Kino_21 Gramm

Herzensangelegenheiten

Das Leben als Schicksalspuzzle: irgendwo zwischen Tod, Leben und Überleben pflanzt der Mexikaner Alejandro Gonzalez Iñárritu erneut großes, irritierendes Kino.    26.02.2004

Wann gewinnt, wann verliert ein Film durch eine nicht-chronologische Erzählweise? In welchem Umfang verstärkt die systematische Durchwürfelung von Punkten auf der Zeit-/ Handlungstangente, der Einsatz von Rückblende und Antizipation das Ausmaß dramaturgischer Stringenz und emotionaler Ergriffenheit?

Die Problematik ist nicht neu und kann auch anhand Alejandro Gonzalez Iñárritus "21 Gramm" nicht mit letzter Gewißheit beantwortet werden. Denn wie schon "Amores Perros", sein zurecht über den grünen Klee gelobter Erstlingsstreifen, folgt auch Iñárritus US-Debüt keiner linearen Erzähllogik, springt vielmehr episodisch von einem zentralen und fatalen Ereignis (erneut ein Autounfall) ausgehend durch die Zeiten - in Vergangenheit, Zukunft und wieder zurück. Und zwar in einer Konsequenz und in einem Tempo, die die ersten Filmminuten zum anstrengenden Aufspüren assoziativer Muster verkommen lassen.

Wenn sich diese nach einer Gewöhnungsphase aber doch einzustellen wissen, offenbart sich ein mit Tragödien und Schlägen durchsetztes Geflecht menschlicher Beziehungen, als dessen Angelpunkt das komplexe Dreiecksverhältnis grundsätzlich verschiedener Charaktere dient. Da ist zum einen der eigentlich dem Tode geweihte Professor (Sean Penn), verzweifelt auf der Suche nach einem lebensrettenden Spenderherz, da sind ein sich in eine Mittelschichtexistenz mit Haus und Kindern gerettet habender Ex-Junkie (Naomi Watts) und ein Ex-Knacki (Benicio Del Toro), den nur sein tief verwurzelter Glaube vor weiteren Abstürzen zu bewahren scheint. Und da ist als unbarmherziger, unsichtbarer Hauptdarsteller das Schicksal, das diese Leben auf verhängnisvolle und irreversible Weise miteinander verknüpft. Mehr soll hier aber nicht verraten werden.

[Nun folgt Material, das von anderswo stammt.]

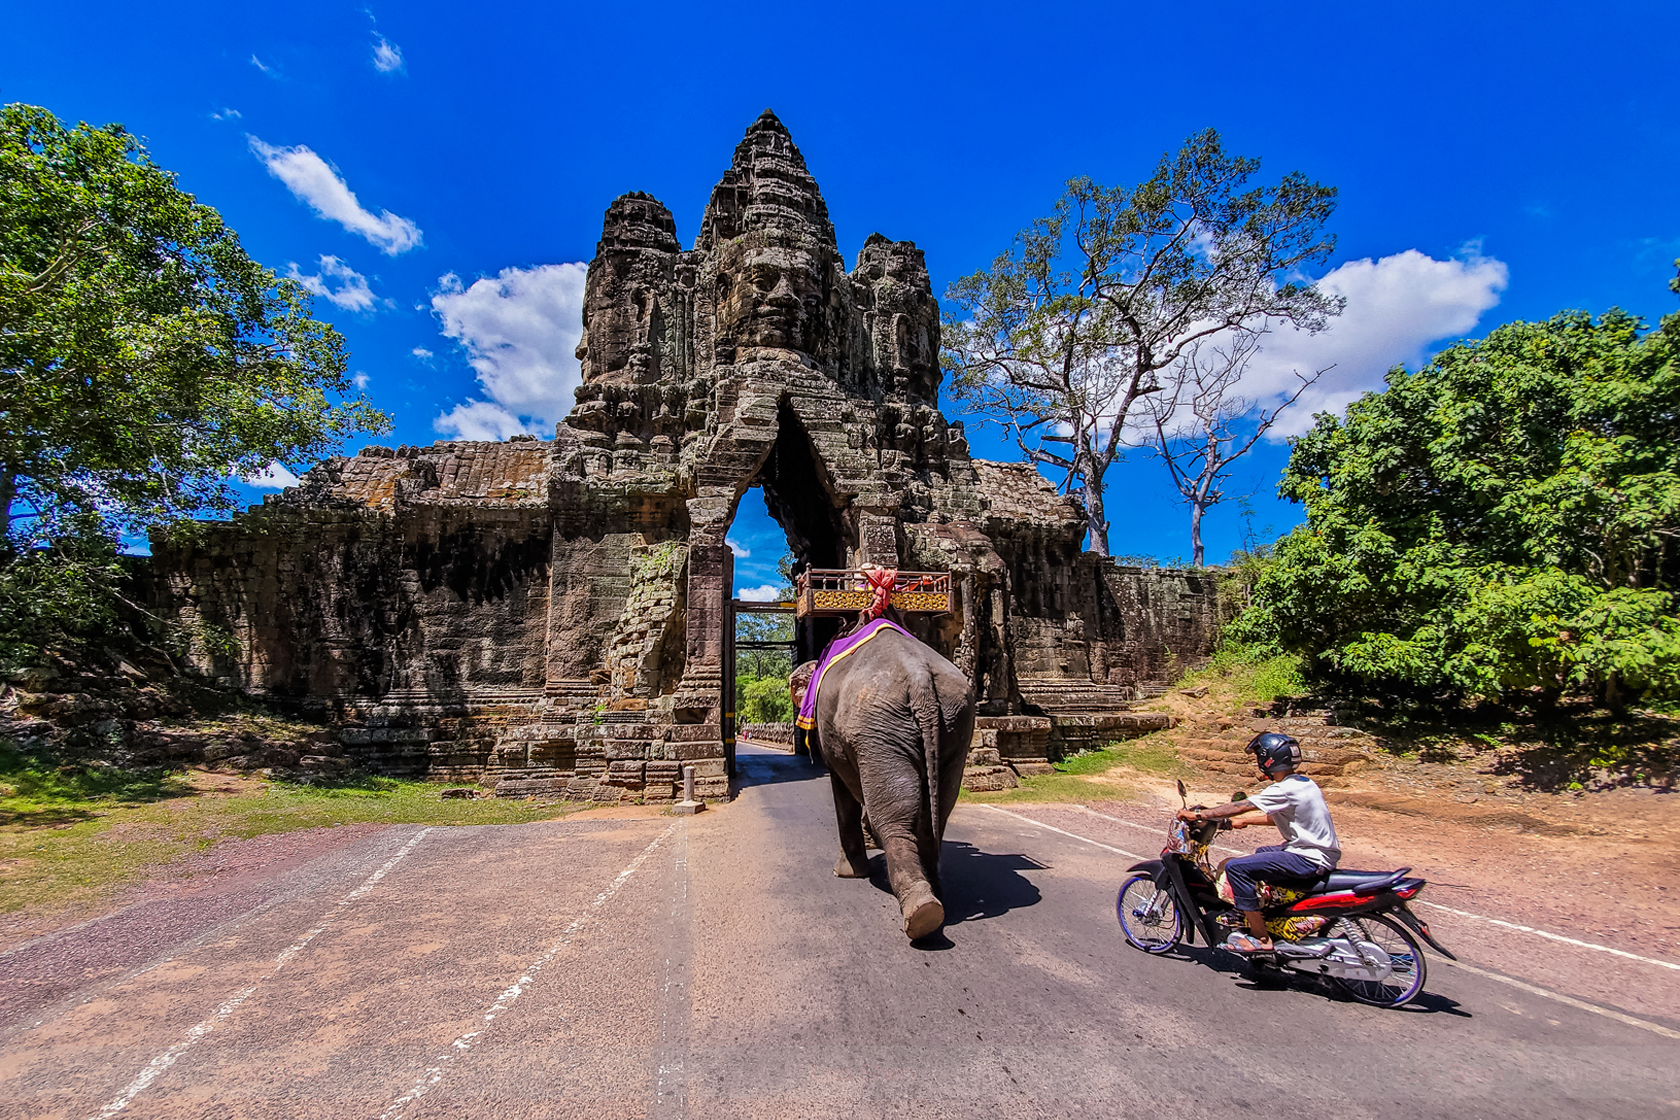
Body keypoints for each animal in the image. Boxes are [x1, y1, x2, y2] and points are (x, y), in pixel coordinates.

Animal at [792, 628, 981, 940]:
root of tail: (920, 678)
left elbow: (841, 787)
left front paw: (845, 872)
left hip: (877, 728)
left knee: (895, 817)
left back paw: (921, 912)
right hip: (954, 722)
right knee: (939, 809)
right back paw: (933, 893)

Sieht man von den Bedenken bezüglich überkonstruierter Struktur (die zuerst zu wenig, dann aber zu früh zu viel preisgibt) ab, so ist Iñárritu nicht weniger als sein zweites Glanzstück gelungen. Was neben dem Mexiko-bewährten Team, bestehend aus dem exzellenten Drehbuchautor Guillermo Arriaga und Rodrigo Prieto, dem Hexer an der Handkamera, auf ein wahrlich groß aufspielendes Oberliga-Starensemble zurückzuführen ist. Ohne Penns andere, noch einnehmendere Schuld-und-Sühne-Performance in "Mystic River" wäre eine "21 Gramm"-Phalanx bei den Darsteller-Oscars wohl durchaus im Bereich des Möglichen gelegen. Sowohl Watts mit ihrer bisher besten, wahrhaft herzzerreißenden Leistung als auch der gewohnt meisterliche Del Toro zählen dann auch zum engeren Favoritenkreis. Sie alle tragen bei zu einem finsteren, kompromisslosen Meltdown schicksalhafter Verwicklungen und menschlicher Katastrophen, der noch lange nachwirkt, nachdem man das Kino verlassen hat. Life's a bitch... wie eh und je.

Christoph Prenner

21 Gramm

ØØØØ 1/2

(21 Grams)


USA 2003

125 Min.

dt. Fassung und engl. OF

Regie: Alejandro Gonzalez Iñárritu

Darsteller: Sean Penn, Naomi Watts, Benicio Del Toro u. a.